- _THE PROBLEM_
Give the data again exactly, stopping after the "кими в использовании." line.

---+---

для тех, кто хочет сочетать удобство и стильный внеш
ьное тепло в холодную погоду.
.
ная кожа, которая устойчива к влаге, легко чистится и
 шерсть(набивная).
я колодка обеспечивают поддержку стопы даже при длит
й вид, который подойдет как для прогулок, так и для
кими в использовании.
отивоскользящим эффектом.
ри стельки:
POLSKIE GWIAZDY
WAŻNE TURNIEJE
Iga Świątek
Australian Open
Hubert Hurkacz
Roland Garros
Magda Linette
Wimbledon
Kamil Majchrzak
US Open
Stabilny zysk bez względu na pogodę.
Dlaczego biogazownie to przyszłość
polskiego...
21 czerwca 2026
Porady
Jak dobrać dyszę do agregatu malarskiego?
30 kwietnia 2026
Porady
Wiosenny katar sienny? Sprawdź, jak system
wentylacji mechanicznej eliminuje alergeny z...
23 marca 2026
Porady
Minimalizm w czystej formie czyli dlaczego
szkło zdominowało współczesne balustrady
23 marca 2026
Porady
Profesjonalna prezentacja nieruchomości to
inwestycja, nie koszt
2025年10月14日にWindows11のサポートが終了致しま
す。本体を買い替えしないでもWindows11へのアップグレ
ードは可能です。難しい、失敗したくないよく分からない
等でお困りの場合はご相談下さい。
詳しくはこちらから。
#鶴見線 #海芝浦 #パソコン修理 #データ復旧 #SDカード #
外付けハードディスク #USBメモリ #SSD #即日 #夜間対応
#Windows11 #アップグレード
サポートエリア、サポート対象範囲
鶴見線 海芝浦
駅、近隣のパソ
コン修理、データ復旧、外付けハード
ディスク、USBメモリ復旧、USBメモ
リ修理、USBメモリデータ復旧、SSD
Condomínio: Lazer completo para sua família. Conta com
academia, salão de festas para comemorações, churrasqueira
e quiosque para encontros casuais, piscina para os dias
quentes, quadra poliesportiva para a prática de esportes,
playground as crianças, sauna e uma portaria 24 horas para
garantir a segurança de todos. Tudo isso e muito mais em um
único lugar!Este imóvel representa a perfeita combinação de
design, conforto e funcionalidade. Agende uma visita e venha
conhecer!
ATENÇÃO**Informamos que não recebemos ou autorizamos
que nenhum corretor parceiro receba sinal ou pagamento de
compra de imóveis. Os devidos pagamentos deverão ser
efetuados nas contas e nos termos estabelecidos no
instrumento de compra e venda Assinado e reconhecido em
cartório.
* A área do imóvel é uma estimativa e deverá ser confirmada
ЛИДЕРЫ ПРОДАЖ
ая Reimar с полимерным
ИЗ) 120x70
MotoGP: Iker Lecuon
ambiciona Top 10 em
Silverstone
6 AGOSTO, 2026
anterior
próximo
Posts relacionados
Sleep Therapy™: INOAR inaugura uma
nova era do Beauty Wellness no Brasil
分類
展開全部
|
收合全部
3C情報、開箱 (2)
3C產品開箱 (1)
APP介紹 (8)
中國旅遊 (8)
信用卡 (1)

---+---

- _TASK RESPONSE_
для тех, кто хочет сочетать удобство и стильный внеш
ьное тепло в холодную погоду.
.
ная кожа, которая устойчива к влаге, легко чистится и
 шерсть(набивная).
я колодка обеспечивают поддержку стопы даже при длит
й вид, который подойдет как для прогулок, так и для
кими в использовании.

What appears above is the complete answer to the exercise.